When we originally started working on this project, we suspected that Brazil was the world's largest coffee producer due to the popularity and delectability of its mixes; nevertheless, we were surprised to learn that Viet Nam was the second largest. In 2019, Vietnam produced over 1.8 million tons of coffee, accounting for 18.5% of total coffee production. Vietnam also produces one of the world's most costly coffees, Weasel Coffee, which is a coffee bean that has been chewed and digested by a civet before being roasted.

In [None]:
top10_coffee_producers = coffee_production_2019.sort_values(ascending=False).iloc[0:10]

fig = px.bar(x=top10_coffee_producers.index, y=top10_coffee_producers, title='Top Coffee Producers in 2019')


fig.update_traces(
    hovertemplate='<b>%{y:,.2f}<extra></extra>',
    marker={'color':"#400604"})

fig.update_layout(margin={'r':50,'t':50})

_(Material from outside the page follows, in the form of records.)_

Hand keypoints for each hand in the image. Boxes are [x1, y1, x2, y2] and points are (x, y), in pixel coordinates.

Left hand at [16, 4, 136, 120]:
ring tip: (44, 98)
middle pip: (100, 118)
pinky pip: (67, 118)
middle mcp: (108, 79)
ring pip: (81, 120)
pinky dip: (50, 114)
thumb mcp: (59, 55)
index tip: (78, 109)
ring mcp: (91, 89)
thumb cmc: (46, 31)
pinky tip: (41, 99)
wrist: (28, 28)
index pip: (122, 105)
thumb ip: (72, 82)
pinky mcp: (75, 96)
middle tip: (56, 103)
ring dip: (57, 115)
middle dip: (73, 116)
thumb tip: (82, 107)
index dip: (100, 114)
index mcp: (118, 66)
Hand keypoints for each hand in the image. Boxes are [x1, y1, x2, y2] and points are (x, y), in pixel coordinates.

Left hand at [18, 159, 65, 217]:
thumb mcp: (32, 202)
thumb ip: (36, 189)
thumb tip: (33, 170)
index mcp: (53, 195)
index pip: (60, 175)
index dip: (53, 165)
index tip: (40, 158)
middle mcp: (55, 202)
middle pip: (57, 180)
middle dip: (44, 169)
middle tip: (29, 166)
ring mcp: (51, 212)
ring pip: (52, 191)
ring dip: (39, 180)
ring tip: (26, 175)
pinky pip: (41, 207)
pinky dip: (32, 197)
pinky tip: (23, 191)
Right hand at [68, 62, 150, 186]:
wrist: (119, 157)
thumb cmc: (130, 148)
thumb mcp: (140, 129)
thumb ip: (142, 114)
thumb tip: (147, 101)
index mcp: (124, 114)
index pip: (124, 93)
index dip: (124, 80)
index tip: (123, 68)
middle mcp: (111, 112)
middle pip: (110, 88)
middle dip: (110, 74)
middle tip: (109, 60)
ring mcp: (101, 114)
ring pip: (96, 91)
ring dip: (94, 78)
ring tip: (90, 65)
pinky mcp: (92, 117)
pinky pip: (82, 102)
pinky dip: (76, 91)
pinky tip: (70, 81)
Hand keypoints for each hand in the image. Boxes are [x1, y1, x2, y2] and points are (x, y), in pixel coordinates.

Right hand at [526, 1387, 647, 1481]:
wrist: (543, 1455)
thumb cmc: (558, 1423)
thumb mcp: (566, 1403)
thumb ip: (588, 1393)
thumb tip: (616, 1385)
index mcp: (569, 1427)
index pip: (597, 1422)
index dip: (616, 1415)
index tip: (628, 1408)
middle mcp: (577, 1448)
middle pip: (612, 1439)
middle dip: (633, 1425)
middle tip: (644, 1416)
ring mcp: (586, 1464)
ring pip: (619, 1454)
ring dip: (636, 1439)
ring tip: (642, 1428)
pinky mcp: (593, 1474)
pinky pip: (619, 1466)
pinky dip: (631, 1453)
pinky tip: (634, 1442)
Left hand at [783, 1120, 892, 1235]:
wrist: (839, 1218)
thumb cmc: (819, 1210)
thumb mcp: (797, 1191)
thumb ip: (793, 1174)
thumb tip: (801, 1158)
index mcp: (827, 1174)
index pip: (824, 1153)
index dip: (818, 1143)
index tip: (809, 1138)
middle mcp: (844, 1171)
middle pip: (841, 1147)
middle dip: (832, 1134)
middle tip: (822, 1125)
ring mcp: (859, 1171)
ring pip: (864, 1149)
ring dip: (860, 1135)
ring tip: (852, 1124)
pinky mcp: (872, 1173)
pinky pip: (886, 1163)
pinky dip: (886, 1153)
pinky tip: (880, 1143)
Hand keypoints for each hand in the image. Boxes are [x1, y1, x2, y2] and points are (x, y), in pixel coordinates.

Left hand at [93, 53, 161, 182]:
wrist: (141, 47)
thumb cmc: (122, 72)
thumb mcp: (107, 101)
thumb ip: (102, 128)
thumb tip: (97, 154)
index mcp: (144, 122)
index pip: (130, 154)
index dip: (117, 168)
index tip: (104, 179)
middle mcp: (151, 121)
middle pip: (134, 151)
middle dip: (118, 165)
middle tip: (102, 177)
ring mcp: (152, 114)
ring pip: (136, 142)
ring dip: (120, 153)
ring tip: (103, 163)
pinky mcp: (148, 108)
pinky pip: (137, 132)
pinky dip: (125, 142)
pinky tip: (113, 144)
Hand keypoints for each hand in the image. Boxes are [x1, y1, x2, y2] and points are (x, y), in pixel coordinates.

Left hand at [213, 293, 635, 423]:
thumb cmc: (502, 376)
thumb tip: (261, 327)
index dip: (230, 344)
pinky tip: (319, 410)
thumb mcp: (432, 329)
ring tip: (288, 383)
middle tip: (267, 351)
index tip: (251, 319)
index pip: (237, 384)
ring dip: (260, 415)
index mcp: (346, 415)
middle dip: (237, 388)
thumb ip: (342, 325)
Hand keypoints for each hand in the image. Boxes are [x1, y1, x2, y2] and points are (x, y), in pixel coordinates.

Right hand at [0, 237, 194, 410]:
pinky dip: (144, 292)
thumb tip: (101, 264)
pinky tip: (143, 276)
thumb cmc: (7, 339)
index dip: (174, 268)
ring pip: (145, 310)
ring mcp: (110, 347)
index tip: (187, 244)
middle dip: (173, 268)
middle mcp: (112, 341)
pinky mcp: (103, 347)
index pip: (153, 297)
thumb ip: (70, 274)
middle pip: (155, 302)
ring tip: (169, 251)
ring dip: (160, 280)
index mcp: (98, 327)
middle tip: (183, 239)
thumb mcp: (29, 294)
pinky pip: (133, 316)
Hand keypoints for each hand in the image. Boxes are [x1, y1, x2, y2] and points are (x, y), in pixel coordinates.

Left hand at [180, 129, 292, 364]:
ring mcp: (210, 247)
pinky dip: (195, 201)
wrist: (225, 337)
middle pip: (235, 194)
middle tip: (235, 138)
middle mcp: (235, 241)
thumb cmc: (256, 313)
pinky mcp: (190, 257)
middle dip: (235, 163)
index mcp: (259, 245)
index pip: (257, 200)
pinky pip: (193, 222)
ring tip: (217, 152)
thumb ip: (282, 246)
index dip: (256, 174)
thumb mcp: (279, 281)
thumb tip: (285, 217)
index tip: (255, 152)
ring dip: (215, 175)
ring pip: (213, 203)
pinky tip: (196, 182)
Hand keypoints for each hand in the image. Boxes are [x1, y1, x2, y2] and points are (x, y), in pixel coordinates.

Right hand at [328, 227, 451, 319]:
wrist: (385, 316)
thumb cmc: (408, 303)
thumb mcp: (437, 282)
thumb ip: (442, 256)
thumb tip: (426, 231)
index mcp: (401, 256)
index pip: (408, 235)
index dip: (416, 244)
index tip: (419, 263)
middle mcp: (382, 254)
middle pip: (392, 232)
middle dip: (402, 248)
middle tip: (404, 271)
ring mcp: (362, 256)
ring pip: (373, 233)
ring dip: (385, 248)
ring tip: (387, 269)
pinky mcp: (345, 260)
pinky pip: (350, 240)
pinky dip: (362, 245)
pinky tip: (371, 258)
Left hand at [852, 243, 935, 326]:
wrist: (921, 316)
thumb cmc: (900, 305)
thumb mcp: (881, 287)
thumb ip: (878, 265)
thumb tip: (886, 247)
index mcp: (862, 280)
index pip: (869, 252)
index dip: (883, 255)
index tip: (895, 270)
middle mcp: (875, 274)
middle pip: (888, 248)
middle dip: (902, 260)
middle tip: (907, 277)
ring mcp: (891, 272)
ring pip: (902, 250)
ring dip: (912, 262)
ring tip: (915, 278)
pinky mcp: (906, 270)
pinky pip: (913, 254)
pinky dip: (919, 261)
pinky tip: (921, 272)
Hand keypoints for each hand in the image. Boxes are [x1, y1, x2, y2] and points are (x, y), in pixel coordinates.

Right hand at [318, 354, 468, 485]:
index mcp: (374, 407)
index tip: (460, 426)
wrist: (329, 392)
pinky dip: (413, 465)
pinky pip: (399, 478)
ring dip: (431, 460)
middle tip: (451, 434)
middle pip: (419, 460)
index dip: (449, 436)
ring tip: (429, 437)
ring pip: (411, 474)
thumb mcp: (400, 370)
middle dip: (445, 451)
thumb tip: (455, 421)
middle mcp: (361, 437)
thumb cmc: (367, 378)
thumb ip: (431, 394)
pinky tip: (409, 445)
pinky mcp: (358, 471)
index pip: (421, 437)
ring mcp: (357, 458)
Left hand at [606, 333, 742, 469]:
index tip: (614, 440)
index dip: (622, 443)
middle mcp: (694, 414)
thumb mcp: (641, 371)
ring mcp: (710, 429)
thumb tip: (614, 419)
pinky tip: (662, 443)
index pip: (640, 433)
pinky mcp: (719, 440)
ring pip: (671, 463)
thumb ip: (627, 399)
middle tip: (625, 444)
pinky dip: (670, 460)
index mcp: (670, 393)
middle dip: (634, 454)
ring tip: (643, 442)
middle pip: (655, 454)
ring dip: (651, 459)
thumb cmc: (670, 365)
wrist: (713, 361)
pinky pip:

fig.update_layout(xaxis={'title':''},
                  yaxis={'title':'Coffee Production, Tons'},
                  title={
                        'y':0.95,
                        'x':0.5,
                        'xanchor': 'center',
                        'yanchor': 'top'},
                  plot_bgcolor="#F9F9F9",
                  width=670,
                  height=450)

fig.show(renderer = "colab")

In [None]:
top5_list = ['Brazil', 'Vietnam', 'Colombia', 'Indonesia', 'Ethiopia']
top5_coffee_producers = coffee_production.loc[top5_list]
top5_coffee_producers.head(5)

In [None]:
# Create figure object
fig = go.Figure()

# Add line for each row of dataframe
for row in top5_coffee_producers.iterrows():
    fig.add_trace(go.Scatter(x=top5_coffee_producers.columns, y=row[1].values, name=f"{row[0]}"))
    
fig.update_layout(
    title="Production of Coffee from 1990 to 2019",
    xaxis_title="Year",
    yaxis_title="Coffee Production, Tons",
    legend_title="Country")

# Show figure
fig.show(renderer='colab')

This rate of production is thought to be unsustainable in the next years, as a so-called "Coffee Crisis" is expected as a result of climate change. As temperatures continue to rise, the meteorological conditions for growing coffee, particularly Arabica coffee, which requires moderate temperatures to thrive, are jeopardized.